| TASK REQUIREMENTS |
Can you copy out, unchanged, the entry lines from the one containing "THE SENIOR WEBMAG" through the one containing "Με το φίλτρο του Jan", including both?

| RECORD EXCERPTS |
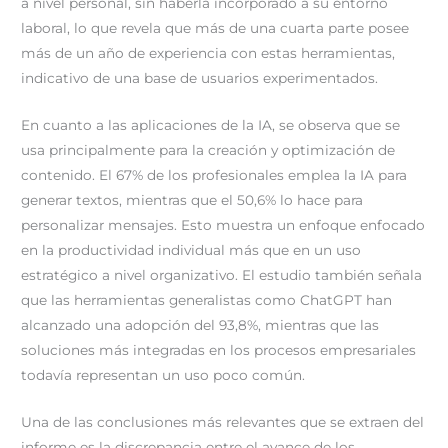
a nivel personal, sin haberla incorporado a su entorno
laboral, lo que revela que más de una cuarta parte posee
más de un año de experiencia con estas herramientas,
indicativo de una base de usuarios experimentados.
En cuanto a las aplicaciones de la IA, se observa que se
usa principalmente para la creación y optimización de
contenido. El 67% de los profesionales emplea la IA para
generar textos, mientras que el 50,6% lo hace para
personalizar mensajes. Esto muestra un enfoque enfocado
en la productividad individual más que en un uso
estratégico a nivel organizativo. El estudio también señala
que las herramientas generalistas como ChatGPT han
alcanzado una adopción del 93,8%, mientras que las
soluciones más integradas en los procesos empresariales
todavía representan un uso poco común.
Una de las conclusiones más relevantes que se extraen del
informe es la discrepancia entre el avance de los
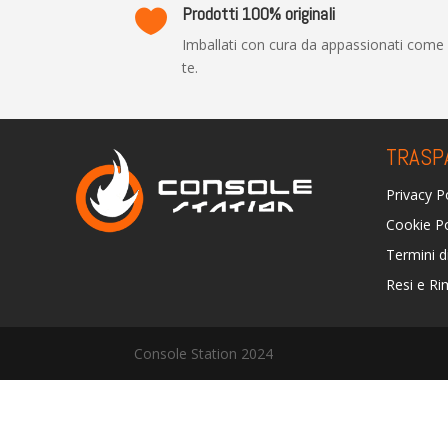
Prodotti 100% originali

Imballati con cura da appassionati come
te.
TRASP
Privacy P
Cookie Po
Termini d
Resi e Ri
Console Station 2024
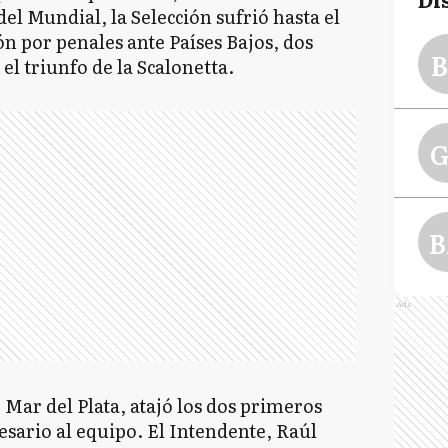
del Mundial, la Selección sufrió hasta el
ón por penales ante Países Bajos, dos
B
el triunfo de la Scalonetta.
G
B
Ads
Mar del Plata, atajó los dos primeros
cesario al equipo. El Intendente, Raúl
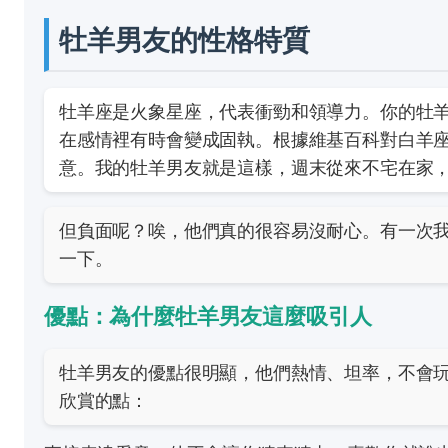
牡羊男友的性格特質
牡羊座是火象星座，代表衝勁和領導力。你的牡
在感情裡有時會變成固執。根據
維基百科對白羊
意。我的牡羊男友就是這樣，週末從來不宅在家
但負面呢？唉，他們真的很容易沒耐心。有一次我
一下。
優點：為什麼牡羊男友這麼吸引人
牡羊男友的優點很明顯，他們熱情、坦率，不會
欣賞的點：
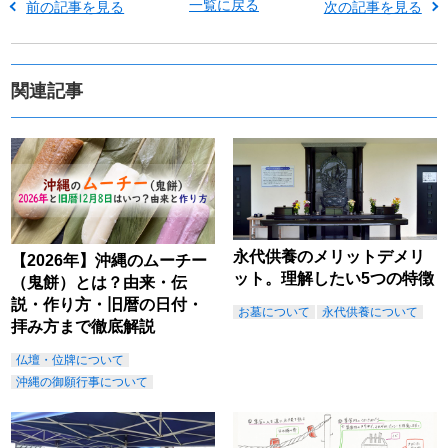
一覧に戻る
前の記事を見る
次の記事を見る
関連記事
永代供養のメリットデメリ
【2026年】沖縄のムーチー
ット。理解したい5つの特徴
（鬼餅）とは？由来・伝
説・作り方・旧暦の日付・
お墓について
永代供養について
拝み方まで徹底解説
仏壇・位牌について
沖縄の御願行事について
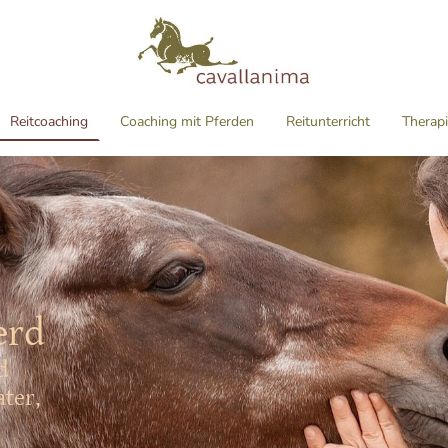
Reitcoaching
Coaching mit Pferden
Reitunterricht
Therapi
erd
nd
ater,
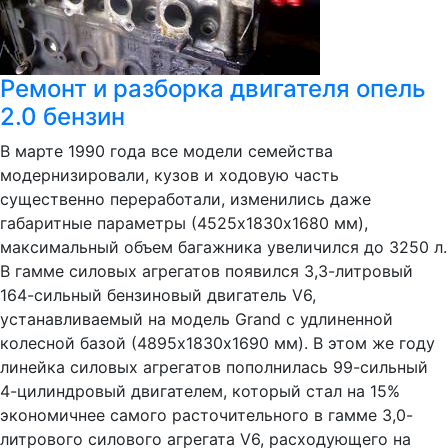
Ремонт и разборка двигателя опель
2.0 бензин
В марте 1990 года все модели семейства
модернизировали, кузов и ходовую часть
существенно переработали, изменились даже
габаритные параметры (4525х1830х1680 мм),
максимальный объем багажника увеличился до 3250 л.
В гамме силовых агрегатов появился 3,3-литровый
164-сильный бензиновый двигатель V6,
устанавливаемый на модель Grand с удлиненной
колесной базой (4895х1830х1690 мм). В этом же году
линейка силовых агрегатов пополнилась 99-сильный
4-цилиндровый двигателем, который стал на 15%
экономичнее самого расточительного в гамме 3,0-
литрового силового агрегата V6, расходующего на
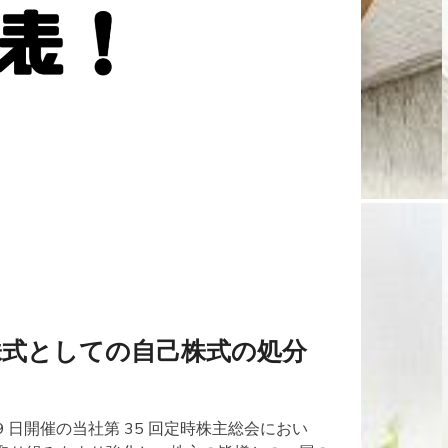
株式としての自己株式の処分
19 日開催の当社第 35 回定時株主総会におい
...
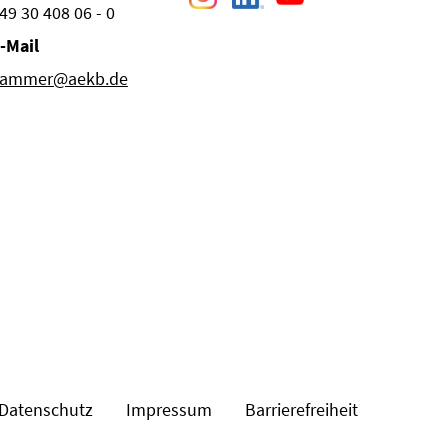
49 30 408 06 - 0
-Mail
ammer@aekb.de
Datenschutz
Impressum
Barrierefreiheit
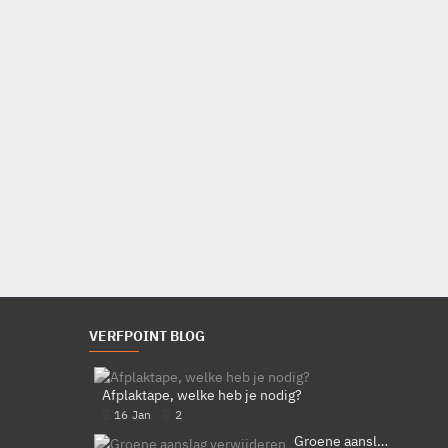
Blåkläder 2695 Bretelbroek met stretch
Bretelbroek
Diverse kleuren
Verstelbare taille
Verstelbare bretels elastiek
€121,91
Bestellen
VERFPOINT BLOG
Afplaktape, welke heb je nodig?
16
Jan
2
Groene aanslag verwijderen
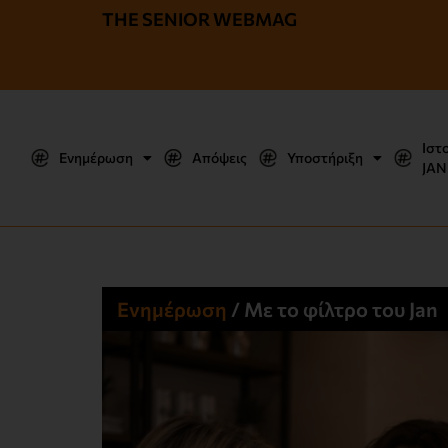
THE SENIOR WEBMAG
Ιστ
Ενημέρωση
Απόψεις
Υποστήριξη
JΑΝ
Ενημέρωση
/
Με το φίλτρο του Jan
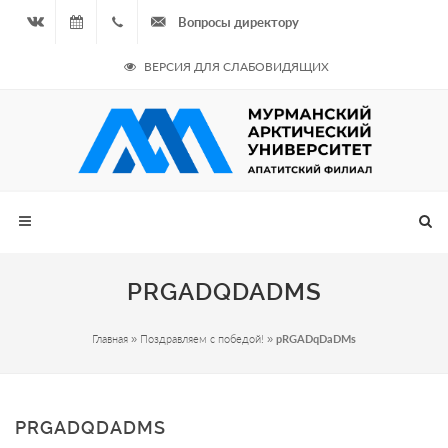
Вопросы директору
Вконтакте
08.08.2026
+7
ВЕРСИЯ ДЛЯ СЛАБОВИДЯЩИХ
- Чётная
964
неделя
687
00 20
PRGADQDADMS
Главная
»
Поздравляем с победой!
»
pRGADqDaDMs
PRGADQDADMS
* * *
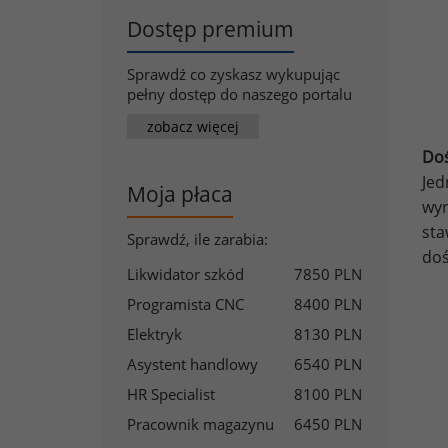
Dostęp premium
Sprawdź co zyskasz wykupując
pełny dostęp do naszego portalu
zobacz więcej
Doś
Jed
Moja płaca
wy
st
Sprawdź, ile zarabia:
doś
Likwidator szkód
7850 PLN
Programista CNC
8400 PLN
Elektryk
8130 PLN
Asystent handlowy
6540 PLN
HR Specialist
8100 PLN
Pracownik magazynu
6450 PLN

| RESPONSE AREA |
THE SENIOR WEBMAG
Ιστ
Ενημέρωση
Απόψεις
Υποστήριξη
JΑΝ
Ενημέρωση
/
Με το φίλτρο του Jan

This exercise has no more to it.